初めてAM Workflow Scriptingプロセスで成功を収めたProtolabs社は、金属3Dプリント製造の他の場面でも、AM Workflow Scriptingによって変化がもたらされるであろうと期待しています。チームはすでに、ステレオリソグラフィー(光造形装置)のサポート生成の約90%を自動化していますが、金属3Dプリントではこの機会がもっと増えると考えています。最初のサポート生成を自動化した後も、パーツをしっかり支えるために、特定のエリアでのサポートを強化する必要があります。将来的には、金属パーツのサポート生成をほぼすべて自動化したいと考えています。

自動化は、似たような形状のパーツが混在する作業では便利なツールですが、今後は1点もののパーツへの活用も注目されています。特に、試作が多い企業にとっては、貴重な資産になるはずです。

「ハードウェアとソフトウェアの自動化は、数量を増やすのに役立ちます」と Erhardt氏は言います。

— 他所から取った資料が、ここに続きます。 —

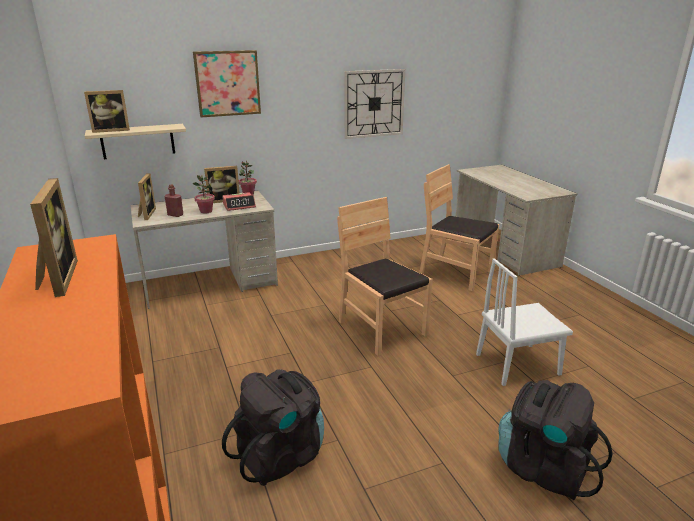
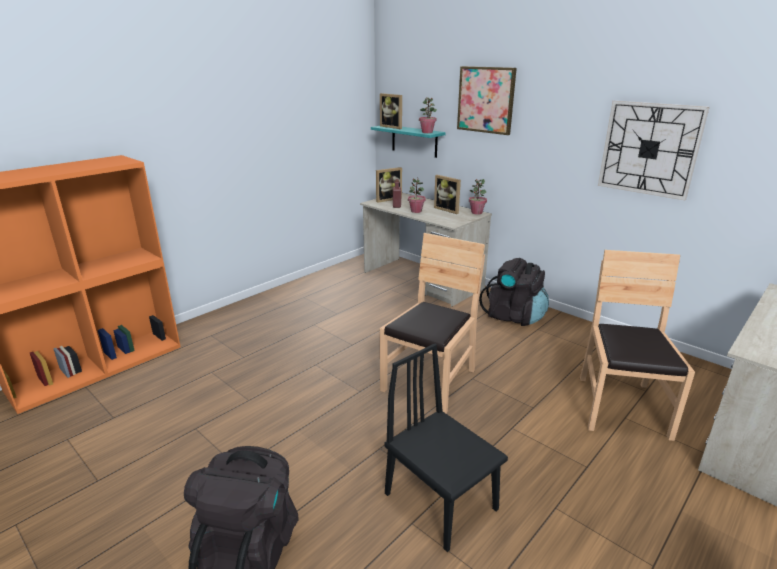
camera: 65 degrees right, 0 degrees up
(56, 279) = (73, 166): picture frame -> none
(138, 141) = (414, 141): beige shelf -> turquoise shelf
(171, 127) = (427, 132): none -> potted plant
(239, 206) = (443, 217): alarm clock -> none
(280, 455) = (222, 379): black backpack -> black backpack (514, 316)
(517, 364) = (440, 501): white chair -> black chair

「現時点では、技術的にはお客様の要望通りの数量を実現できますが、形状によっては、パーツ数が増えると購買担当者が「高すぎる」と判断してしまうことがあります。この価格を下げるには、準備と後処理をもっと自動化する必要があります。より効率的で生産性の高い装置を導入するためには、装置のフローを自動化することも重要です」。

「Materialiseでは、自動化のパワーをAMメーカーに提供し続けています」と、AM Workflow ScriptingのプロダクトマネージャーであるKoen Neutjensは述べています。「このスマートラベリングアプリケーションは、MagicsとCO-AMのユーザー向けに提供されています。今後、お客様とのコラボレーションにより、さらに多くの自動化機能を提供する予定です。」